³ Beijing Chigene Translational Medical Research Centre Co. Ltd., Beijing, China.
⁴ Department of Pediatrics and Neurosurgery, 900 Hospital of the Joint Logistics Team, Fuzhou, China.
⁵ Department of Pediatric Neurology, Anhui Provincial Children's Hospital, Hefei, China.
⁶ Department of Pediatric, Inner Mongolia Maternal and Child Health Care Hospital, Hohhot, China.
⁷ Department of Pediatric Neurology, Wuhan Children's Hospital, Tongji Medical College, Huazhong University of Science and Technology, Wuhan, China.

Abstract

Mono-allelic loss-of-function variants in ARFGEF1 have recently caused a developmental delay, intellectual disability, and epilepsy, with varying clinical expressivity.

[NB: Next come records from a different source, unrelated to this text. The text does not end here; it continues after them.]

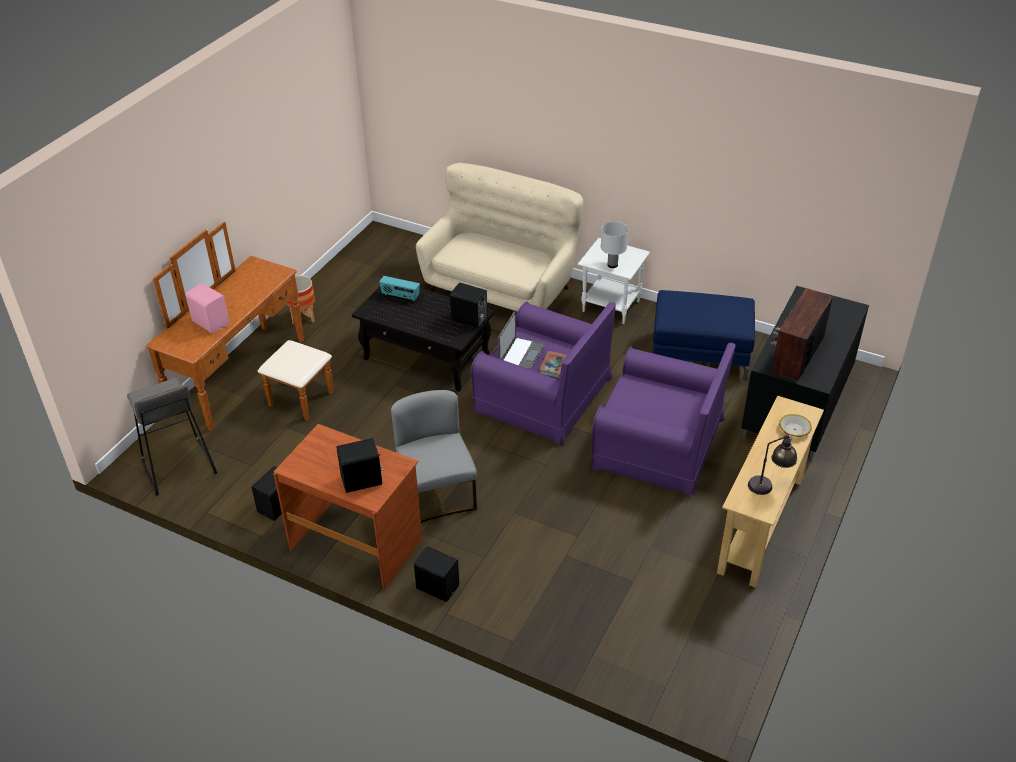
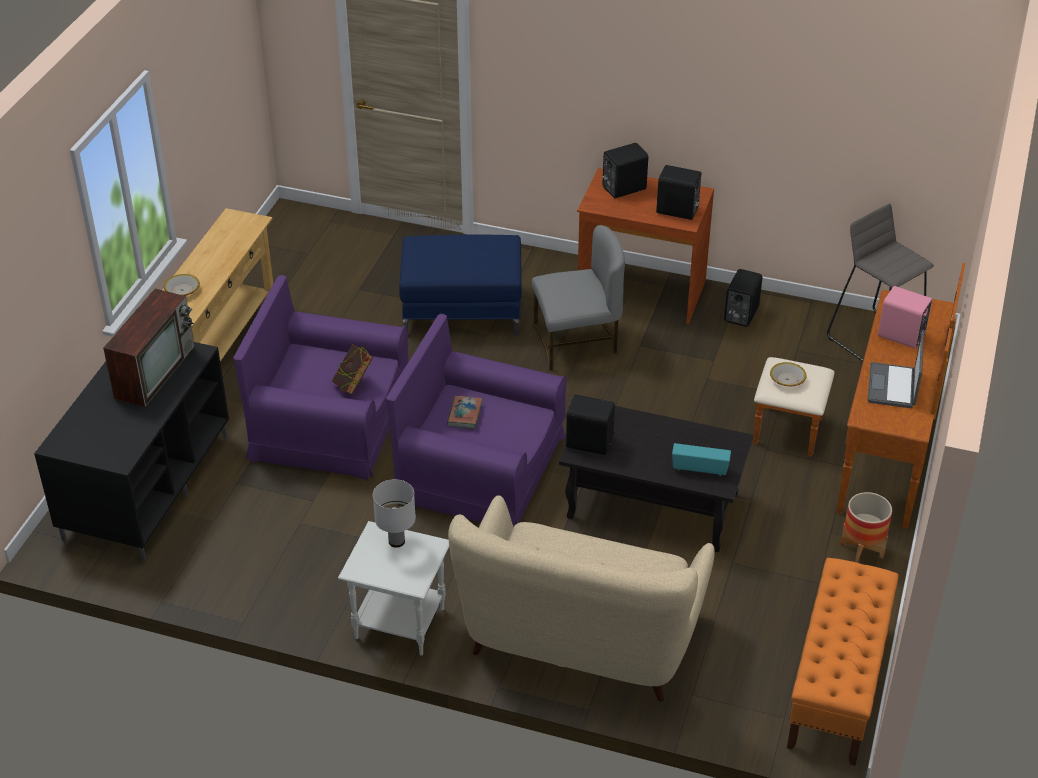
camera: 170 degrees right, 0 degrees up
(300, 358) = (787, 379): none -> bowl
(363, 255) = (837, 686): none -> orange bench
(436, 494) = (576, 343): grey chair -> grey chair turned 75 degrees counterclockwise
(437, 586) = (547, 267): black speaker -> black speaker (677, 211)
(521, 354) = (510, 424): laptop -> laptop (893, 387)
(639, 399) = (353, 385): none -> book
(699, 355) = (267, 551): blue ottoman -> blue ottoman (462, 310)
(769, 485) = (222, 238): table lamp -> none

However, given the clinical heterogeneity and low-penetrance mutations of ARFGEF1-related neurodevelopmental disorder, the robustness of the gene-disease association requires additional evidence. In this study, five novel heterozygous ARFGEF1 variants were identified in five unrelated pediatric patients with neurodevelopmental disorders, including one missense change (c.3539T>G), two canonical splice site variants (c.917-1G>T, c.2850+2T>A), and two frameshift (c.2923_c.2924delCT, c.4951delG) mutations resulting in truncation of ARFGEF1. The pathogenic/likely pathogenic variants presented here will be highly beneficial to patients undergoing genetic testing in the future by providing an expanded reference list of disease-causing variants.

Keywords: ARFGEF1; data lake; mutation spectrum; neurodevelopmental delay; whole-exome sequencing.